Ältere Fans dürften sich besonders über die härteren Stücke wie „Für immer“, „Unter Feuer“ und „Ich gehöre mir“ freuen, während die neue Generation der Unheilig-Anhänger, die sich primär an der Singleauskopplung orientieren, mit „Halt mich“, „Große Freiheit“ und „Sternbild“ genau das bekommen, was sie erwarten: vertraute Melodien und frei interpretierbare Texte, in denen man sich selbst erkennen kann.
Mit einigen Stücken wie „Abwärts“ versucht der Grad wiederum den Spagat zwischen Alt und Neu. So erhält man zusammengefasst ein buntes Potpourri aus allem, was Unheilig war und ist – verpackt im allgegenwärtigen Seefahrergewand, welches sich allerdings nie negativ auswirkt.

Leider kann der Graf das konstant hohe Level und die Individualität der Songs nicht bis zur Hafenankunft seiner Seereise halten.
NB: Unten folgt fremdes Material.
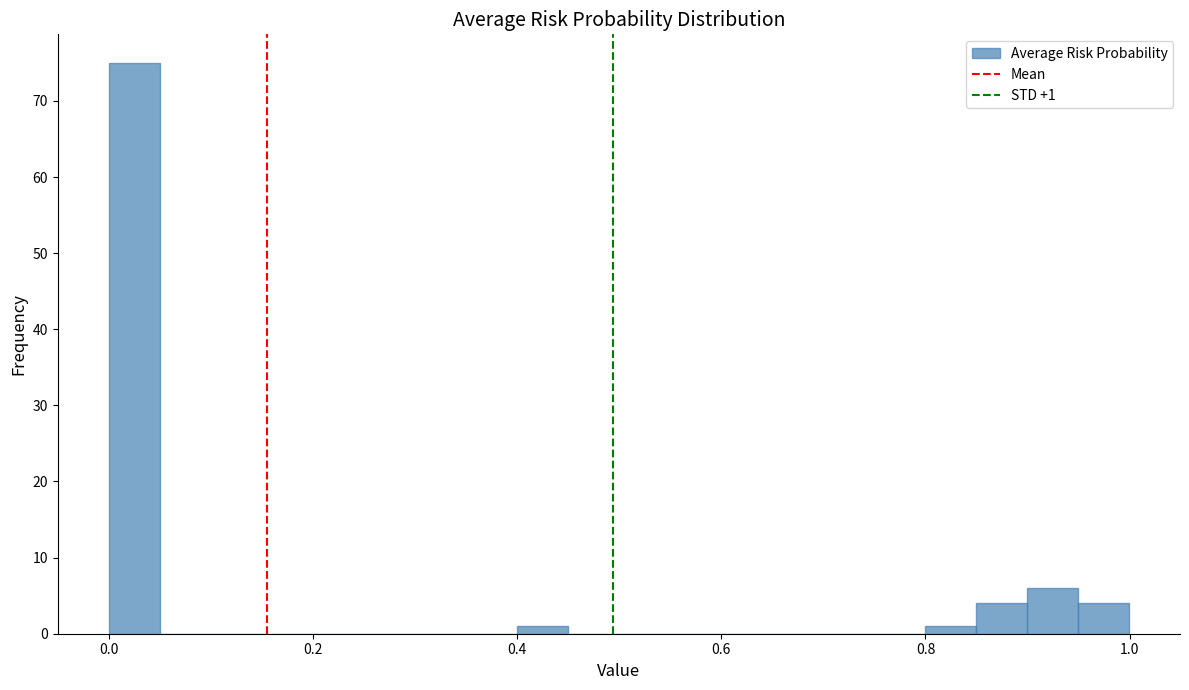

Read against the x-axis, roughly where is the centre of the tallest bar?

0.02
So offenbaren „Heimatstern“ und „Unter deiner Flagge“ als ruhige Balladen eine gewisse Austauschbarkeit, da man sich an ähnlichen Songs zuvor bereits satt gehört hat. Außerdem steckt vereinzelt zu viel Rammstein, Charts und Pop und zu wenig Unheilig in den Songs.
Als Fazit bleibt zu sagen, dass Unheilig mit „Große Freiheit“ wohl seinen endgültigen Durchbruch geschafft hat. Ob sich der Graf allerdings mit der steigenden Popularität und dem damit wachsenden Interesse an seiner Person auf Dauer arrangieren kann, wird sich sehr bald zeigen. Das zurückgezogene Leben fernab des öffentlichen Lebens dürfte mit einigen Charterfolgen nur noch schwerlich zu realisieren sein.